> **Exercise aim**:
Of the material below, the lines to be retyped are those from the line containing "2023-06-11: 6150 -> 4230" through the line containing "2023-05-07: 705 -> 548", inclusive; reproduce them exactly.

> **Data**:
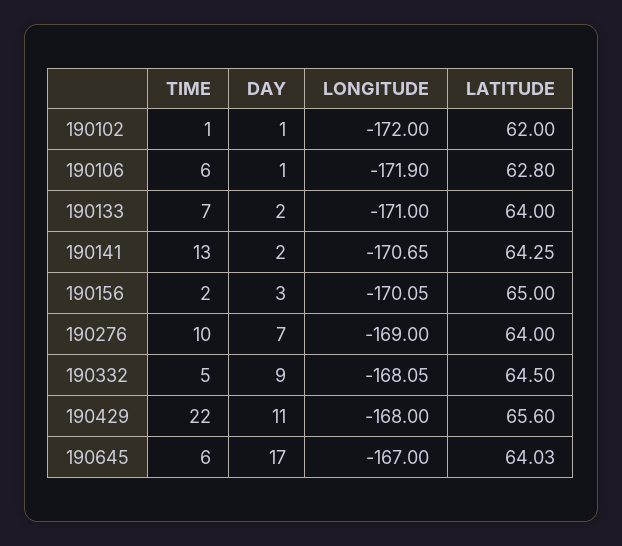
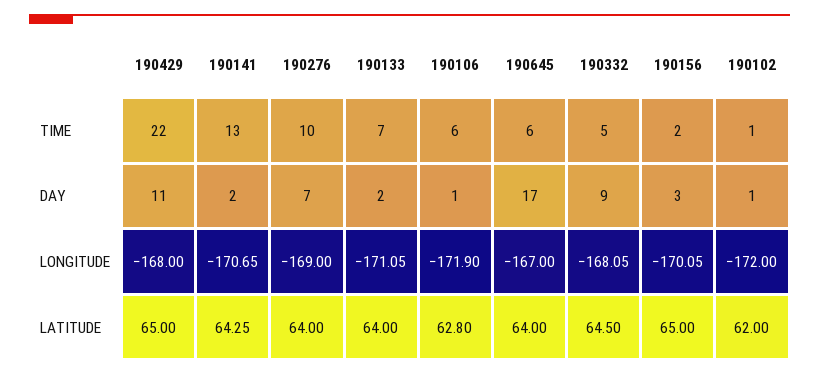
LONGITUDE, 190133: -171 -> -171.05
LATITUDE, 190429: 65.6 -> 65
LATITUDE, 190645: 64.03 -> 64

* * *

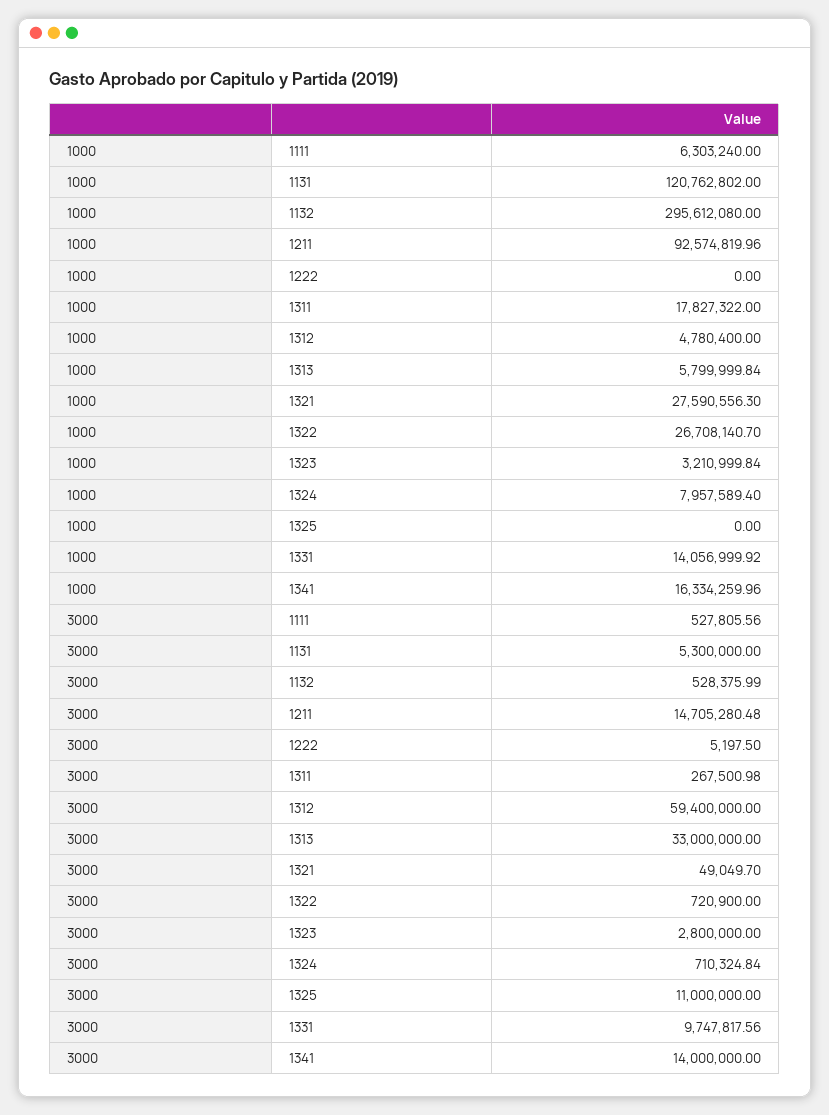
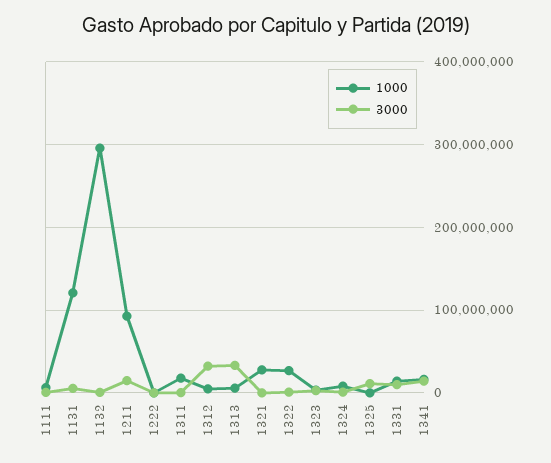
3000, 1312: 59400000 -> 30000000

---

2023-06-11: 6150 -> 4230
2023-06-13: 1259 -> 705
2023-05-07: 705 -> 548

> **Response for this exercise**:
2023-06-11: 6150 -> 4230
2023-06-13: 1259 -> 705
2023-05-07: 705 -> 548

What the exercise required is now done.